My two worst bicycle accidents are classic examples. In the first, we had cycled over thirty miles from Stanford University to San Francisco. The plan was to take the train back home. When we got within sight of the train station, I felt the ride was over, and I started thinking about a presentation I was scheduled to make that evening. I was not paying attention to riding. Suddenly my tires got trapped in a trolley track groove, and I fell, sprawling into the middle of a busy intersection. Luckily I did not get hit by any vehicles, although I did get badly bruised and bloodied.

If I had been paying attention, I could easily have steered to cross the rail groove at an angle, as the rest of my group did. After this incident I resolved to always keep my focus on the road when I am biking.

Fast-forward a few years, to my usual Sunday ride. One of the other riders was talking to me about his upcoming trip to India, and we were falling behind the rest of the group. As we
ended the conversation, I wanted to recommend a change in his itinerary. Momentarily I was not able to recall the name of “that nice city south of Bangalore.” I started pedaling faster to catch up to the group, thinking of India and searching my brain for the name I was forgetting. Suddenly I hit what seemed like a three-foot-high wall. My bike flipped 180 degrees, and I landed on my head and shoulders in the middle of the road. The rider I had been talking to immediately stopped the traffic, and eventually I was taken to the side of the road with a trashed helmet, a dislocated shoulder, and a bleeding head and face. Oh, yes, the name of the city was Mysore—sort of poetic justice, don’t you think?

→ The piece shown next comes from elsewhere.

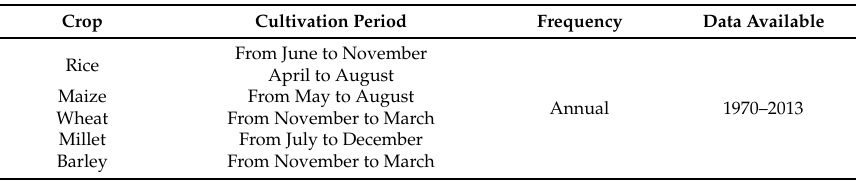
Table 2. Considered crops and cropping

The three-foot wall I thought I’d crashed into was in reality a three-inch-high triangular island to split the traffic at a three-way intersection. I had cycled around that island without incident almost every Sunday for over thirty years. Yup, I had broken my vow to not lose focus.

Keeping focus is important in many parts of your life; even if you do not bicycle, it will keep you safe. I am not just talking about driving cars, skateboarding, Rollerblading, piloting an airplane, running, walking, or other forms of physical activity; this holds for all aspects of life. Just as you give life its meaning, you give all your activities their meaning. In addition to your physical activities, your emotional and intellectual activities also require your focus. If you don’t focus on these, you may also hit the three-foot-high wall, even if you have gone past it safely many times before. I cannot call such malfunctions “accidents.”

IT’S NOT ABOUT YOU

We tend to inflate our own importance in other people’s lives and actions, and this is another cause of things going wrong in
problem solving and other aspects of our lives. We need to realize that other people are not concerned about our hairstyle or what we are wearing; they are too busy worrying about themselves to take much notice of us. People are mainly preoccupied with their own careers and problems, not yours. In spite of this, many of us believe we are the principal cause of other people’s actions.